Unfortunately, many retail traders do not limit their risk aside from applying a stop and on gaps and suffer through solid drawdowns.
When you are ready for a change and participate with our system in trading along with significant price moves,
contact@NeverLossTrading.com Subj: Demo.
NeverLossTrading is a concept that custom adapts to traders’ affinity, wants, and needs. We focus on acting at crucial price turning points and take our price move indications from several sources or market cuts. We have signals that check for price correlations, others for volatility or volume change. Combining NLT Systems gives traders a higher participation rate: more trades to participate per day, week, or month, where each system works as a standalone.
No trader is the same as another. We offer excellent customer service and adopt our systems to individual wants and needs, teaching and coaching at your best available days and times. We put together an overview of learning elements to take away from our training and coaching sessions:
Summary of learning elements:
- Acting with a system probability > 65%
- Mechanical rules for entry, exit, stop
- Trade at perfect moments only
- Consider overall factors, patterns
- Risk and reward in an acceptable balance
- Risk-averse trading
- Holding positions to target
- Do not add to losers
- Stick with a trading strategy. Follow a business plan – action plan and financial plan
- Trade for meaningful price moves
- Systematic trading
- Having a mentor to learn from
Learning Elements to Trading Success
We also help you to journal your trades. Such a journal provides excellent feedback on how you are developing, and you find a perfect example in this article on our Blog: How to Control Your Trading Results
It is not the time for buy and hold; hence, if you do not change your trading strategy, your accounts will suffer substancial losses. The biggest professional fund investor is BlackRock, inc. After the financial crisis in 2008/2009 many institutional investors decided to let BlackRock (BLK) do the investment for them. When they would be successful in putting buy and hold portfolios together the share would be up, bu it is not: it pefroms below the S&P 500.
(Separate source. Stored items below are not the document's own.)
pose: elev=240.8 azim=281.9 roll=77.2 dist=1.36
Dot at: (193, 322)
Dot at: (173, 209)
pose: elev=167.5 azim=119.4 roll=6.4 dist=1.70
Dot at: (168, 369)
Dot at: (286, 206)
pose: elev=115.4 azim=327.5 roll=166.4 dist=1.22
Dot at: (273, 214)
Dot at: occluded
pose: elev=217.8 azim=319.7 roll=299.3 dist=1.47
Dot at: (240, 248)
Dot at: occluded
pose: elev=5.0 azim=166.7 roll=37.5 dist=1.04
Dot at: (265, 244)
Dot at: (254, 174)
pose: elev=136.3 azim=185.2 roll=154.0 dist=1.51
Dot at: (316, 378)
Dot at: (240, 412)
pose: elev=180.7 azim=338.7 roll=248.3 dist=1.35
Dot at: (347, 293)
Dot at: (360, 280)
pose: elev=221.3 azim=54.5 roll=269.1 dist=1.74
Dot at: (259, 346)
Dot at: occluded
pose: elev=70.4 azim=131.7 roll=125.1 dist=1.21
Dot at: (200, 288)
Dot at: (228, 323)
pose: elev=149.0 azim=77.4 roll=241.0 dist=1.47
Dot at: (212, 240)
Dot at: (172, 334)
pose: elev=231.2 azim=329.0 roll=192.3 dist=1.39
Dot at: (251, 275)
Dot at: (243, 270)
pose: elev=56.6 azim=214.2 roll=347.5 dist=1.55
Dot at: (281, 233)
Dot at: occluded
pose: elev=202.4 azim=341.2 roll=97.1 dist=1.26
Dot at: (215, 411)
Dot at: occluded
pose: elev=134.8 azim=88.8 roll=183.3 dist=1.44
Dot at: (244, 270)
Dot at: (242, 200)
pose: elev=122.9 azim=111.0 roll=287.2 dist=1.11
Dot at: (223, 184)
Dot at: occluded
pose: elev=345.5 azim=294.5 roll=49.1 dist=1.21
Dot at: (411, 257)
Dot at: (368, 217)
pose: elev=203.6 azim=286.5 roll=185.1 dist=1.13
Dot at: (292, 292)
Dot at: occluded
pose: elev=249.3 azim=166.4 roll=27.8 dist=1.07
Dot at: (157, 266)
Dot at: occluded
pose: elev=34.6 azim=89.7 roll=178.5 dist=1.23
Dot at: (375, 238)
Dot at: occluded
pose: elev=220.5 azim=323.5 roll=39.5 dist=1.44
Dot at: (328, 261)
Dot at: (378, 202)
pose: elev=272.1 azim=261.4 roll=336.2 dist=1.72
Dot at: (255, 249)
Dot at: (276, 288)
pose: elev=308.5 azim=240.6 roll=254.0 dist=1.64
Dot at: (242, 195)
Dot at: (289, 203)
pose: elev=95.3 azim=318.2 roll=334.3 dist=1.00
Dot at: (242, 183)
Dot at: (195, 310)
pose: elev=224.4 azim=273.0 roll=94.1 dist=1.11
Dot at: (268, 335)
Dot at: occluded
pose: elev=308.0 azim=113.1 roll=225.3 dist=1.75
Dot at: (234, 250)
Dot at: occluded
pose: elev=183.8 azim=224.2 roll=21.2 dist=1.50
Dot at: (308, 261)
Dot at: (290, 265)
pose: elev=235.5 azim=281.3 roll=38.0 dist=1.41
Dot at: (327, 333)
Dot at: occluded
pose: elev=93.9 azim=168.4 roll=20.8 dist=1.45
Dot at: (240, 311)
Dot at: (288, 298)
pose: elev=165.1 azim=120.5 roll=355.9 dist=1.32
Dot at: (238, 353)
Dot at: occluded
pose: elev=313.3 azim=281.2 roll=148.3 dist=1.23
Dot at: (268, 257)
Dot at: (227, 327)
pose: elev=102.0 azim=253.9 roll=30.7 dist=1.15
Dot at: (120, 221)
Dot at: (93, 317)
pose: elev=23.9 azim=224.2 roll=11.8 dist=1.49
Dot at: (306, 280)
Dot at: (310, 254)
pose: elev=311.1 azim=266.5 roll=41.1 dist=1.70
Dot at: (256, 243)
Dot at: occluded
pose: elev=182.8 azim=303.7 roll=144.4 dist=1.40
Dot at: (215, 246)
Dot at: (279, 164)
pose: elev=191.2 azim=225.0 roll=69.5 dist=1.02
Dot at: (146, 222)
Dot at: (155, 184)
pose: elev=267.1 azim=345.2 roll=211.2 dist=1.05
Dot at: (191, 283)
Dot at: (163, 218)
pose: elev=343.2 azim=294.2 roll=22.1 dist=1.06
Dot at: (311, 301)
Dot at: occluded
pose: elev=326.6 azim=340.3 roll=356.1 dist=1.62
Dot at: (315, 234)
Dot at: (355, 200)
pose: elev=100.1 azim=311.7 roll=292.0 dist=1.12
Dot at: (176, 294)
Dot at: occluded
BLK and S&P 500 Three Months Development
If professional investors cannot make money in the current market with buy and hold, why should you?
Hence, get ready to make a change to your decision making or system and investment strategies.
To succeed in trading, you must work with an experienced coach and learn as much about trading. Our #1 competitive advantage is the support and customer service we offer. We work one-on-one with you to specify what we teach to your specific wants and needs; hence, if your knowledge base is not expanding rapidly, you are doing something wrong.
Ongoing education and mentoring are crucial to longevity in this business.
Veteran traders have been through more ups and downs than you can imagine. So whatever you’re going through, experienced pros have probably experienced it already.
If you are ready to learn, meet us in a one-on-one session where we find out which learning program suits you best:
contact@NeverLossTrading.com Subj: Demo.
We are ready to share our experiences and help you build up your trading business. Trading is not a typical career, and you best learn from those who are long-term in this business to cope with the rollercoaster of the financial markets. We are here to help and provide feedback on what you might be doing right or wrong.
Make a change to your trading results, and we will find out which of our systems suits you best.